:: Activities ::
1. Answer these from the blog post about a summer spent working in the US:
(a) What did the writer put under desired salary on the application form?
(b) What did the friend buy at Q-mart, and for how much?
(c) For what did one troop single the writer out as having the most among staff?
2. Can you carry on the blog post about a summer spent working in the US from the point where it stops?

___ Excerpt provided ___

Also this week, the programme manager (like a Chief of Staff) told me to fill out an application form for next year. So I did, and just for laughs, under desired salary, I put plane ticket. I left it in my tent, and went off. Later that day (bearing in mind, my application is still sitting in my tent), the boss came up to me and said, ‘So Andy, what would it take to get you to repeat this year?’ To which I replied, ‘A plane ticket Bill’. So he said yes.

The next day, I was in the office doing some ‘paperwork’ on my laptop, and another friend, Dylan, asked if I would be coming back next year. I said it was looking fairly likely, at which point a deep voice came form Bill’s (the boss) direction saying ‘Yes, he’ll be here next year’. Look’s like I’ll be coming back to the states again next year! How cool is that! Yes, it will cause NTC problems again, and yes, I’ll miss Summer in Britain again. But hey ho. I love it out here, and if I could, I’d probably do this for years. Why can’t we have America in Sussex?

But what really topped my week off though, was this week’s leader evaluations. On the forms, there is a section to identify particular members of staff that are good. This week, one troop singled me out for excellence, another troop listed me as a member of staff that was ‘most knowledgeable’ and another troop listed me as ‘most helpful’. What really took the cookie (notice the American-ism there) was that one troop listed me as the member of staff with the most Scout spirit. Well there’s irony for you, I’m not even really a Scout!

Over the weekend, a friend (Anthony) took me to a super large flea market (a car boot sale by any other name) called Q-mart. This is in the kind of town where everybody is either related to everybody else, of are sons and daughters of someone, and they just don’t know it. But the market was amazing. So much junk, like you have never seen. My friend picked up a compound archery bow for $5!

Well I hope Blighty is going well. Has Gordon Brown broken the country yet? I hope my car is okay, and Monty has avoided our neighbours cat trap (apparently we have a few stays at the mo – can you imagine the look on my cat’s face if he got caught in the cat trap… lol). I’d like to finish by saying that I am missing you all, but I can’t lie. A Scout is honest!

Lastly, if you haven’t already, please read the apology below. Apparently British wit is lost on the American people. Read right to the end, and you’ll find a surprise especially for YOU (not all the other readers, just for you).

For more things Andy in the US, you can visit the TS Intrepid Website at www.ntc.org.uk/intrepid/ock/. Lots of photos.

If you think it’s good that I’ll be in the US again next year, and would like me to stay out here permanently, so that I stop wasting your fine British air, why not leave a comment, starting your message with ‘I hate you’.

If you think it’s good that I’ll be in the US again next year, because you think it’s a great opportunity for me, and you know I enjoy it, why not leave a comment, starting your message with ‘I’m a figment of your imagination, as only angry Americans sign your blog…’.

Quote of the Week: ‘You know, it’s incredible. You’ve been in America for four weeks, and you still don’t have an accent?’ said a very confused Moo Moo (my Mum) on the phone the other day.

7 comments:

Anonymous said...

___ Data ___

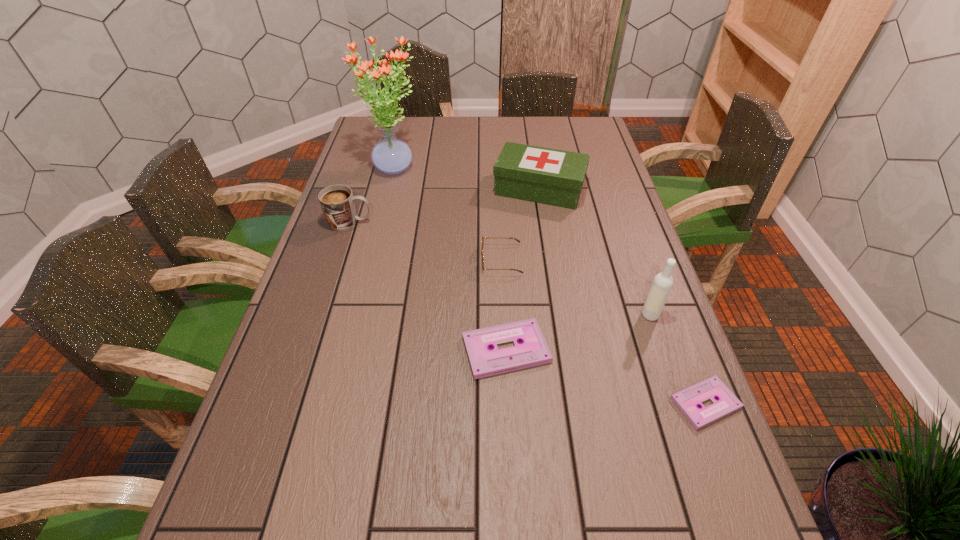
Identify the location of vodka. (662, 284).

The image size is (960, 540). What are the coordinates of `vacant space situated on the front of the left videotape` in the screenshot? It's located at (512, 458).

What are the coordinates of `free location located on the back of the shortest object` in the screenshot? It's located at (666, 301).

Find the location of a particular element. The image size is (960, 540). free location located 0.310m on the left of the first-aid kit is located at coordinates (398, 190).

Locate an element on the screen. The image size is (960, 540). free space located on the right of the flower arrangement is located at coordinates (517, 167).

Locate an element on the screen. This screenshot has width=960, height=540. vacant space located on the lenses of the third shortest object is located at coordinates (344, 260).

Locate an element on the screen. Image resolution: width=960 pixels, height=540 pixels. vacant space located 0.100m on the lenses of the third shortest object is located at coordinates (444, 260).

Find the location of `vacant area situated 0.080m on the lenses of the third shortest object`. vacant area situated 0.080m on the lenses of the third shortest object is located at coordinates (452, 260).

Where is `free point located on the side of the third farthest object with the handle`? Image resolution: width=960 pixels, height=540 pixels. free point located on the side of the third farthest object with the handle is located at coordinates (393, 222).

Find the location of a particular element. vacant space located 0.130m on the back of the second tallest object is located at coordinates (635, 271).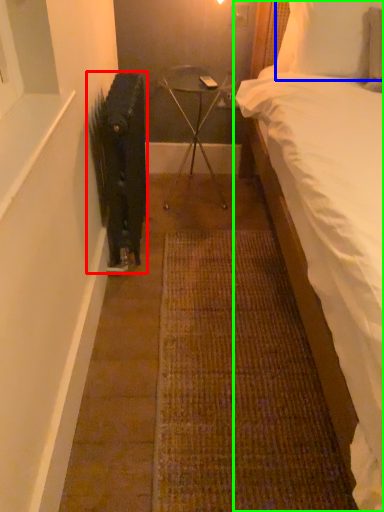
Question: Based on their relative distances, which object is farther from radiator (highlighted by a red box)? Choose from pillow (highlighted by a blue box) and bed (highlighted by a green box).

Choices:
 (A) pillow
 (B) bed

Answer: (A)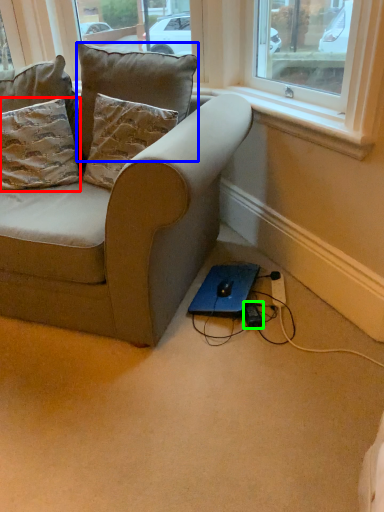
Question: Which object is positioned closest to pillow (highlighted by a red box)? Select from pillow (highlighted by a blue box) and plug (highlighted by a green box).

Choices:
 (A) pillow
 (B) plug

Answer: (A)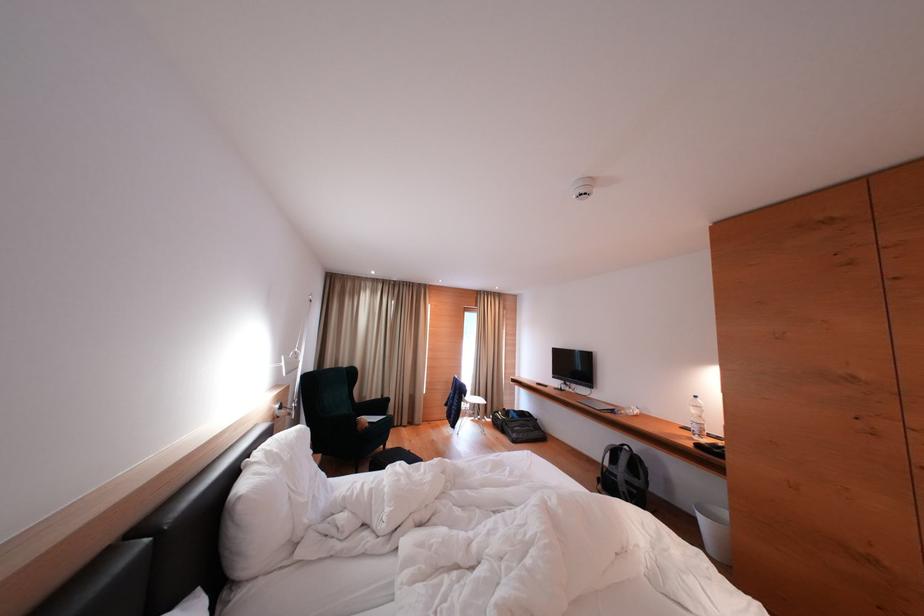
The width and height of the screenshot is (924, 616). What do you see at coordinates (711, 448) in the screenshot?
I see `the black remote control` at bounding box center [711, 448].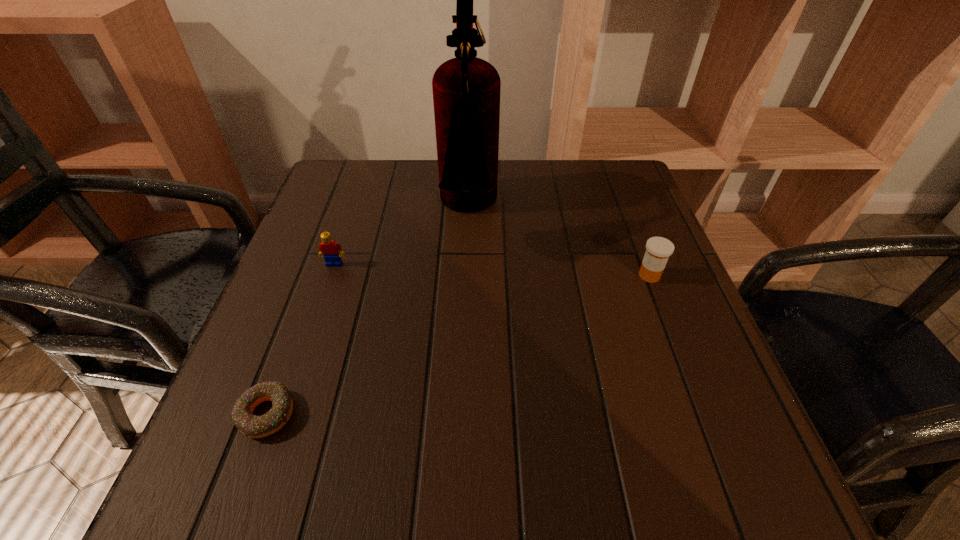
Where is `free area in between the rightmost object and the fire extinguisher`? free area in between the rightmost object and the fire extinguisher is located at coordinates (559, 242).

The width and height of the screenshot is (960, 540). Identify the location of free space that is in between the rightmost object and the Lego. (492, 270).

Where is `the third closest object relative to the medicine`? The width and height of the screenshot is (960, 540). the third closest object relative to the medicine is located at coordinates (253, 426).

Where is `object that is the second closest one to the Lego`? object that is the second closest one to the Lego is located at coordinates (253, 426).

___

:: Responses ::
1.
(a) A plane ticket.
(b) A compound archery bow, for $5.
(c) Scout spirit.

2.
Underqualified, yeah, but grossly incompetent? That just hurts, dude. :(

Anonymous said...

Yay,the old blogger we know and love is back from the mizogs! I have only two things to say.
1. It must have cost you a fortune in bribes for all those great comments.
2. I have to say i thought the bruising on your leg was rather feeble and you did not have several #'s. Man flu in action or what!?
Iknow i said two things but i've just thought of another so here it comes.
3. There are more new entrants at NTC than you could shake a stick at so you won't be missed so there!!
Actually that's not true the place is crumbling without you... actually that's not true either!
Anyway time to go, glad you're back up to speed, oops just thought of another we've had a photo of you in uniform how about one of you and your crutches? See ya!

Ian said...

‘I’m a figment of your imagination, as only angry Americans sign your blog…’

Anonymous said...

Has to be said Andy, that since you left the country it seems to have flooded, we have had an un-elected change in leadership, several bombs and attacks from (and I quote from the BBC) 'Men of Asian or Middle Eastern Origin'.

What else to say other than

Durka Durka Muhammed Jihad!

Take care!

\g

struddy said...

Hey, I've only experienced Pat's driving in the golf buggy 'ambulance' but at night, down hill to the fire circle and with only a torch (flashlight for the benefit of US readers)for light it was enough for me. Glad to hear you are on your feet again, I thought it was only Carly that was always 'damaged'.

struddy said...

Forgot to ask before. Have they got you a helmet? Remember the boom on the porpoise is alot bigger than a Pico. You can't be too careful.

Andy

Anonymous said...

You pick up an American accent? Heck you're English accent is contagious; by the end of the week everyone in the small boat sailing class got a slight accent from you! In case you didn't figure it out yet this is Adam from your class. I'm surprised you didn't mention the smooth sailing trip on Friday the 6th. Speaking of which when are you getting those photos up along with that video of you doing nothing on the boat up?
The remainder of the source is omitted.